The recent Supreme Court opinion overturning Roe v. Wade added relevance to the protections workers have with their union.

“Our right to provide this care is constantly under attack, and we can’t afford to lose dedicated, mission-driven abortion care providers to burnout and exhaustion,” said Sadie Brewer, a registered nurse at the clinic on Vandalia Street in St. Paul. “Now more than ever, we need as much protection and security as possible, and a union is going to give us that.”

Planned Parenthood employees join workers at other non-profit organizations demanding more control over decisions that affect their day-to-day work in support of the organization’s mission. Many Planned Parenthood employees are overworked, underpaid, and undervalued, resulting in high turnover rates.

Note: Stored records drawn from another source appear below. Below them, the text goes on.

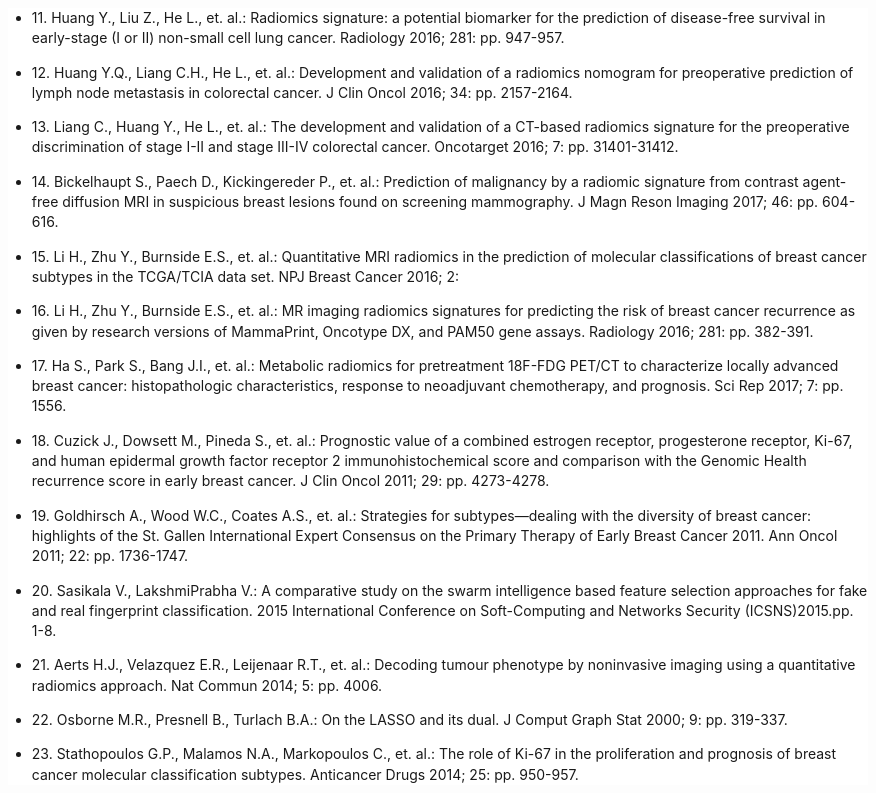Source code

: 
- 11\. Huang Y., Liu Z., He L., et. al.: Radiomics signature: a potential biomarker for the prediction of disease-free survival in early-stage (I or II) non-small cell lung cancer. Radiology 2016; 281: pp. 947-957.


- 12\. Huang Y.Q., Liang C.H., He L., et. al.: Development and validation of a radiomics nomogram for preoperative prediction of lymph node metastasis in colorectal cancer. J Clin Oncol 2016; 34: pp. 2157-2164.


- 13\. Liang C., Huang Y., He L., et. al.: The development and validation of a CT-based radiomics signature for the preoperative discrimination of stage I-II and stage III-IV colorectal cancer. Oncotarget 2016; 7: pp. 31401-31412.


- 14\. Bickelhaupt S., Paech D., Kickingereder P., et. al.: Prediction of malignancy by a radiomic signature from contrast agent-free diffusion MRI in suspicious breast lesions found on screening mammography. J Magn Reson Imaging 2017; 46: pp. 604-616.


- 15\. Li H., Zhu Y., Burnside E.S., et. al.: Quantitative MRI radiomics in the prediction of molecular classifications of breast cancer subtypes in the TCGA/TCIA data set. NPJ Breast Cancer 2016; 2:


- 16\. Li H., Zhu Y., Burnside E.S., et. al.: MR imaging radiomics signatures for predicting the risk of breast cancer recurrence as given by research versions of MammaPrint, Oncotype DX, and PAM50 gene assays. Radiology 2016; 281: pp. 382-391.


- 17\. Ha S., Park S., Bang J.I., et. al.: Metabolic radiomics for pretreatment 18F-FDG PET/CT to characterize locally advanced breast cancer: histopathologic characteristics, response to neoadjuvant chemotherapy, and prognosis. Sci Rep 2017; 7: pp. 1556.


- 18\. Cuzick J., Dowsett M., Pineda S., et. al.: Prognostic value of a combined estrogen receptor, progesterone receptor, Ki-67, and human epidermal growth factor receptor 2 immunohistochemical score and comparison with the Genomic Health recurrence score in early breast cancer. J Clin Oncol 2011; 29: pp. 4273-4278.


- 19\. Goldhirsch A., Wood W.C., Coates A.S., et. al.: Strategies for subtypes—dealing with the diversity of breast cancer: highlights of the St. Gallen International Expert Consensus on the Primary Therapy of Early Breast Cancer 2011. Ann Oncol 2011; 22: pp. 1736-1747.


- 20\. Sasikala V., LakshmiPrabha V.: A comparative study on the swarm intelligence based feature selection approaches for fake and real fingerprint classification. 2015 International Conference on Soft-Computing and Networks Security (ICSNS)2015.pp. 1-8.


- 21\. Aerts H.J., Velazquez E.R., Leijenaar R.T., et. al.: Decoding tumour phenotype by noninvasive imaging using a quantitative radiomics approach. Nat Commun 2014; 5: pp. 4006.


- 22\. Osborne M.R., Presnell B., Turlach B.A.: On the LASSO and its dual. J Comput Graph Stat 2000; 9: pp. 319-337.


- 23\. Stathopoulos G.P., Malamos N.A., Markopoulos C., et. al.: The role of Ki-67 in the proliferation and prognosis of breast cancer molecular classification subtypes. Anticancer Drugs 2014; 25: pp. 950-957.
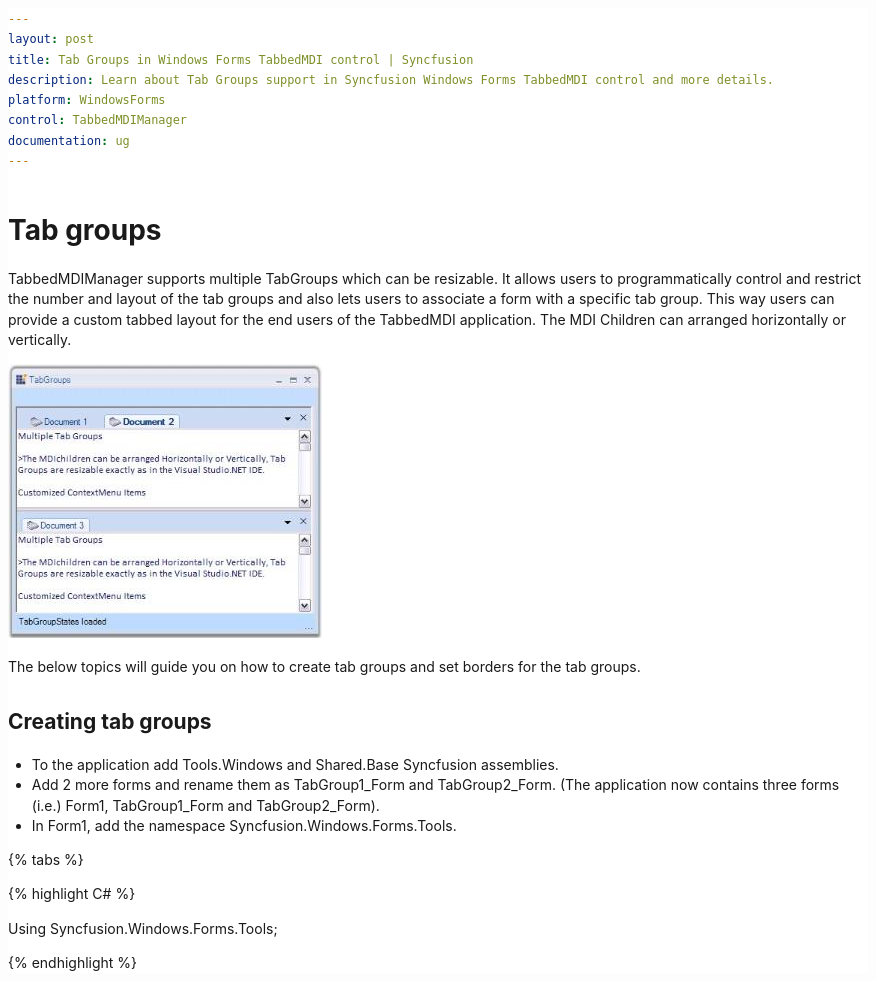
 ```yaml
---
layout: post
title: Tab Groups in Windows Forms TabbedMDI control | Syncfusion
description: Learn about Tab Groups support in Syncfusion Windows Forms TabbedMDI control and more details.
platform: WindowsForms
control: TabbedMDIManager 
documentation: ug
---
```


#  Tab groups

TabbedMDIManager supports multiple TabGroups which can be resizable. It allows users to programmatically control and restrict the number and layout of the tab groups and also lets users to associate a form with a specific tab group. This way users can provide a custom tabbed layout for the end users of the TabbedMDI application. The MDI Children can arranged horizontally or vertically.

![Tab groups](Tab-Groups_images/Tab-Groups_img1.jpeg)



The below topics will guide you on how to create tab groups and set borders for the tab groups.

## Creating tab groups

* To the application add Tools.Windows and Shared.Base Syncfusion assemblies.
* Add 2 more forms and rename them as TabGroup1_Form and TabGroup2_Form. (The application now contains three forms (i.e.) Form1, TabGroup1_Form and TabGroup2_Form).
* In Form1, add the namespace Syncfusion.Windows.Forms.Tools.

{% tabs %}

{% highlight C# %}

Using Syncfusion.Windows.Forms.Tools;

{% endhighlight %}
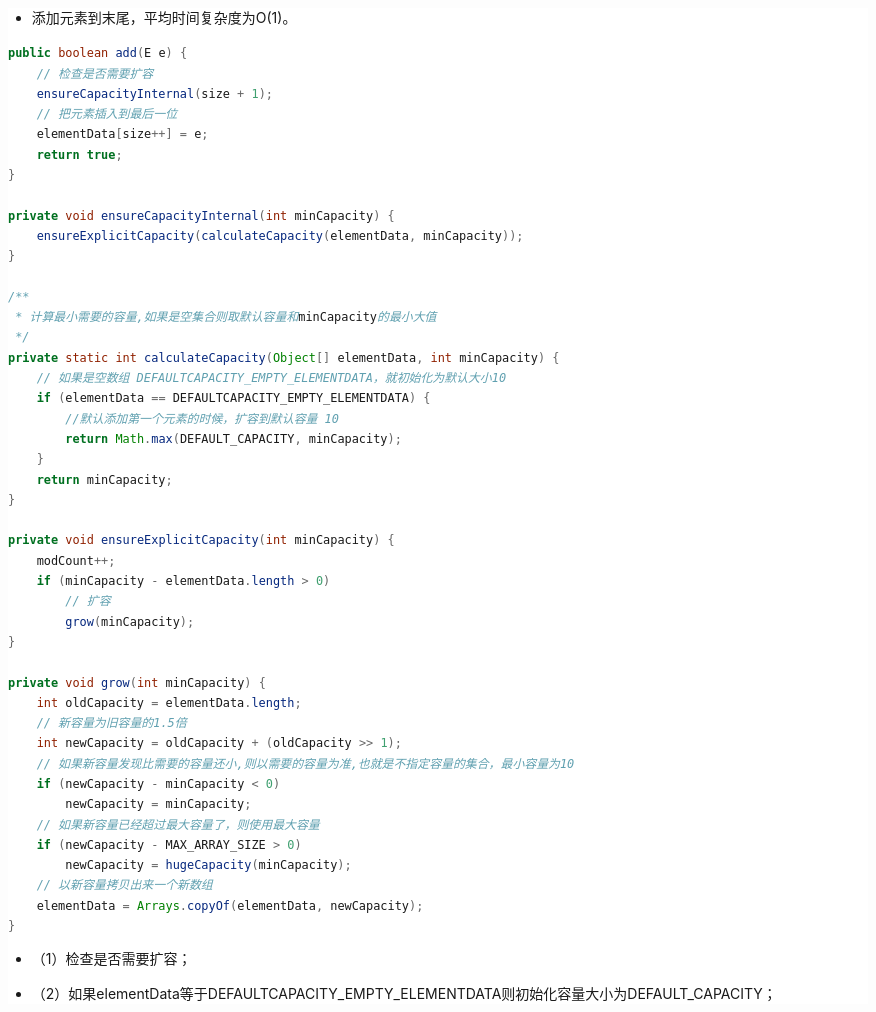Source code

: - 添加元素到末尾，平均时间复杂度为O(1)。

```java
public boolean add(E e) {
    // 检查是否需要扩容
    ensureCapacityInternal(size + 1);
    // 把元素插入到最后一位
    elementData[size++] = e;
    return true;
}

private void ensureCapacityInternal(int minCapacity) {
    ensureExplicitCapacity(calculateCapacity(elementData, minCapacity));
}

/**
 * 计算最小需要的容量,如果是空集合则取默认容量和minCapacity的最小大值
 */
private static int calculateCapacity(Object[] elementData, int minCapacity) {
    // 如果是空数组 DEFAULTCAPACITY_EMPTY_ELEMENTDATA，就初始化为默认大小10
    if (elementData == DEFAULTCAPACITY_EMPTY_ELEMENTDATA) {
        //默认添加第一个元素的时候，扩容到默认容量 10
        return Math.max(DEFAULT_CAPACITY, minCapacity);
    }
    return minCapacity;
}

private void ensureExplicitCapacity(int minCapacity) {
    modCount++;
    if (minCapacity - elementData.length > 0)
        // 扩容
        grow(minCapacity);
}

private void grow(int minCapacity) {
    int oldCapacity = elementData.length;
    // 新容量为旧容量的1.5倍
    int newCapacity = oldCapacity + (oldCapacity >> 1);
    // 如果新容量发现比需要的容量还小,则以需要的容量为准,也就是不指定容量的集合，最小容量为10
    if (newCapacity - minCapacity < 0)
        newCapacity = minCapacity;
    // 如果新容量已经超过最大容量了，则使用最大容量
    if (newCapacity - MAX_ARRAY_SIZE > 0)
        newCapacity = hugeCapacity(minCapacity);
    // 以新容量拷贝出来一个新数组
    elementData = Arrays.copyOf(elementData, newCapacity);
}
```

- （1）检查是否需要扩容；

- （2）如果elementData等于DEFAULTCAPACITY_EMPTY_ELEMENTDATA则初始化容量大小为DEFAULT_CAPACITY；
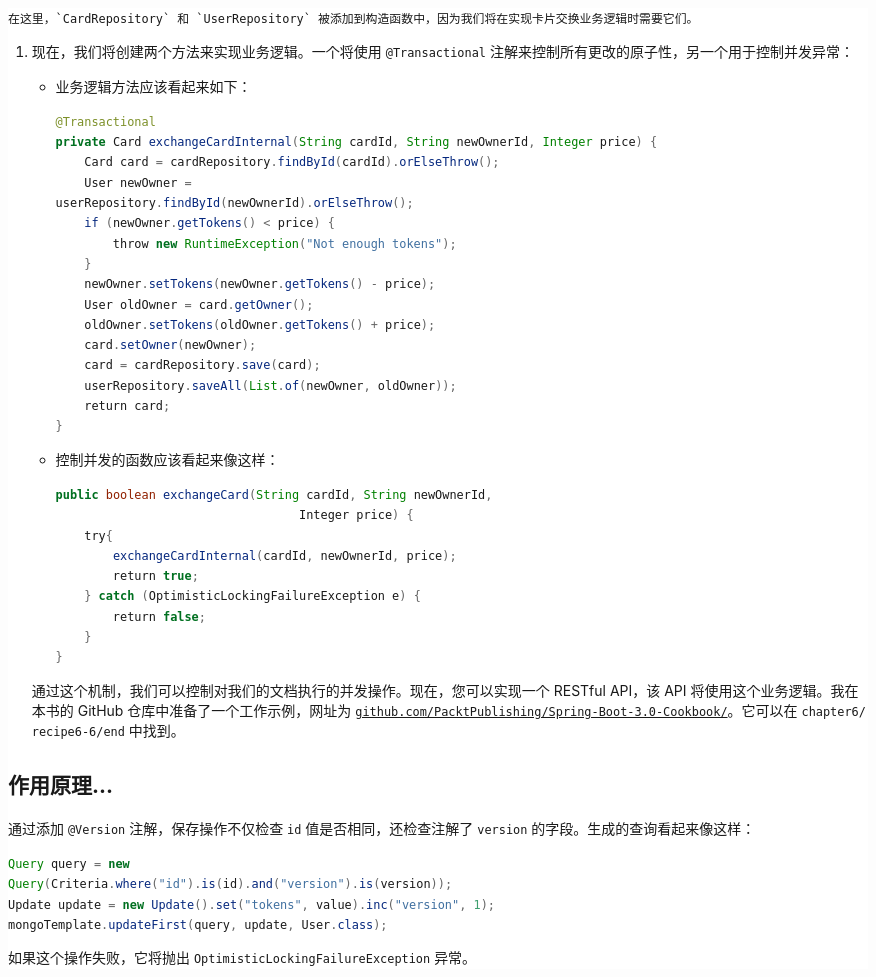     在这里，`CardRepository` 和 `UserRepository` 被添加到构造函数中，因为我们将在实现卡片交换业务逻辑时需要它们。

1.  现在，我们将创建两个方法来实现业务逻辑。一个将使用 `@Transactional` 注解来控制所有更改的原子性，另一个用于控制并发异常：

    +   业务逻辑方法应该看起来如下：

        ```java
        @Transactional
        private Card exchangeCardInternal(String cardId, String newOwnerId, Integer price) {
            Card card = cardRepository.findById(cardId).orElseThrow();
            User newOwner =
        userRepository.findById(newOwnerId).orElseThrow();
            if (newOwner.getTokens() < price) {
                throw new RuntimeException("Not enough tokens");
            }
            newOwner.setTokens(newOwner.getTokens() - price);
            User oldOwner = card.getOwner();
            oldOwner.setTokens(oldOwner.getTokens() + price);
            card.setOwner(newOwner);
            card = cardRepository.save(card);
            userRepository.saveAll(List.of(newOwner, oldOwner));
            return card;
        }
        ```

    +   控制并发的函数应该看起来像这样：

        ```java
        public boolean exchangeCard(String cardId, String newOwnerId,
                                          Integer price) {
            try{
                exchangeCardInternal(cardId, newOwnerId, price);
                return true;
            } catch (OptimisticLockingFailureException e) {
                return false;
            }
        }
        ```

    通过这个机制，我们可以控制对我们的文档执行的并发操作。现在，您可以实现一个 RESTful API，该 API 将使用这个业务逻辑。我在本书的 GitHub 仓库中准备了一个工作示例，网址为 [`github.com/PacktPublishing/Spring-Boot-3.0-Cookbook/`](https://github.com/PacktPublishing/Spring-Boot-3.0-Cookbook/)。它可以在 `chapter6/recipe6-6/end` 中找到。

## 作用原理...

通过添加 `@Version` 注解，保存操作不仅检查 `id` 值是否相同，还检查注解了 `version` 的字段。生成的查询看起来像这样：

```java
Query query = new
Query(Criteria.where("id").is(id).and("version").is(version));
Update update = new Update().set("tokens", value).inc("version", 1);
mongoTemplate.updateFirst(query, update, User.class);
```

如果这个操作失败，它将抛出 `OptimisticLockingFailureException` 异常。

“I am often training the same position in the same clinics over and over again, and this has been an ongoing trend for the last several years,” said April Clark, a registered nurse from Iowa with ten years of experience with Planned Parenthood. “Caretakers often cannot voice issues on the job in a way that leads to meaningful change. We trudge on until we burn out, and then we leave.”

While wages and working conditions are central to the decision to unionize, their union will provide Planned Parenthood employees with the voice they are demanding.

“Unfortunately, I’ve seen many of these people move on after their ideas and concerns went unheard by the executive team far too long,” Brewer added. “The executive team is constantly making decisions that affect us with little to no input from the people doing the work.”

The NLRB will tally the votes on July 21.